TOZ ADIYAMAN'A GELİYORUM!..

Kızım, 7 yaşında.. Halasına mesaj atmış, "haftaya toz Adıyaman'a geliyorum" demiş... (Evet, haftaya kısmetse geliyorum ama mesele bu değil.)


Tatlı bir çocuk esprisi sanmayın, çocuklar şaka yapar ama ironi bilmez... İçinden geleni söyler; bu bazen güldürür, bazen hüzünlendirir, bazen içten vurur ve ağlatır...


Beni içten vurdu.


Canım memleketimi böyle anacağım hiç aklıma gelmezdi... İnanın onun yanında böyle bir ifade kullanmış değilim, hatta üzülmesin diye onun yanında Adıyamanla ilgili eski güzelliklerinden bahsederiz.. Depremi hatırlatan konulardan uzak dururuz... ama O, izlediği videolara bakarak "toz" ifadesini uygun görmüş...

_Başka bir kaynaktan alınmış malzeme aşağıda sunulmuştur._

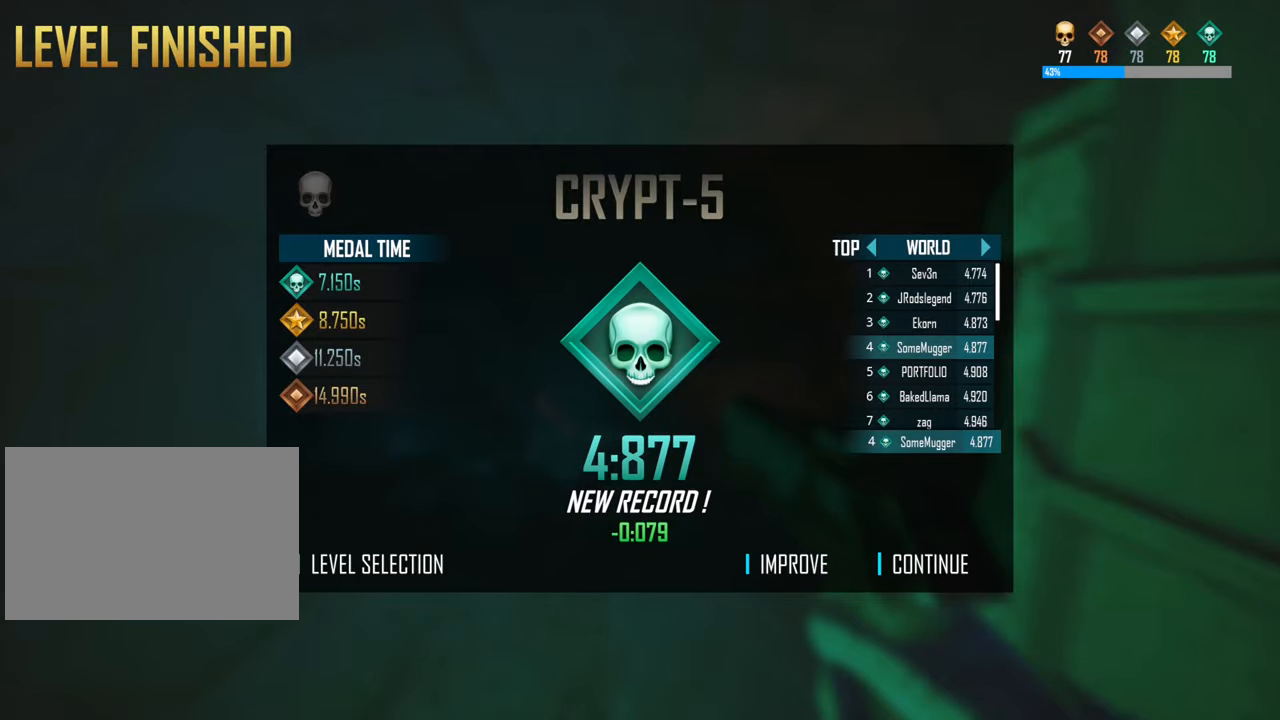
{"keys": [], "events": []}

Aylardır bitti-bitecek dedikleri enkazlarla mücadeleyi beceremeyen büyüklerine bundan daha net ifadeyle mesaj veremezdi...


Depremi müteakip sürekli ertelenen "iki ay içinde bitireceğiz" dedikleri enkazın "toz"unun altında kalan tüm sorumlulara iletmiş olayım..

...

Adıyaman Sivil Toplumla İlişkiler İl Müdürü Mehmet Oğuz'u aradım, ilimizdeki Sivil Toplum Kuruluşu (STK) sayısını sordum, kendi görev alanındakilerin sayısı şöyle:


Adıyaman il genelinde 563 dernek, 15 sendika, 58 parti il başkanlığı ve 214 parti ilçe başkanlığı var. Üye sayıları değişkenlik gösterebiliyor, bu nedenle sağlıklı veri edinmek mümkün değil... Şöyle bir ortalama hesap yaparsak her STK'nın başkan dahil 7 asil, 7 yedek yönetim kurulu üyesi var, 3 asil, 3 yedek denetleme kurulu var... bu hesapla Adıyaman'da çeşitli STK'larda en az 850 x 20= 17.000 kişi görev alıyor... (150 adet de spor kulübü varmış ama onları boş verin..)


Altını çizerek söylüyorum cemaat ve diğer oluşumlara bağlı vakıf, platform veya kayıt dışı gönüllüler hariç Adıyaman'da 17.000 kişi toplum yararına faaliyet yapıyormuş ama ellerimiz bomboş!..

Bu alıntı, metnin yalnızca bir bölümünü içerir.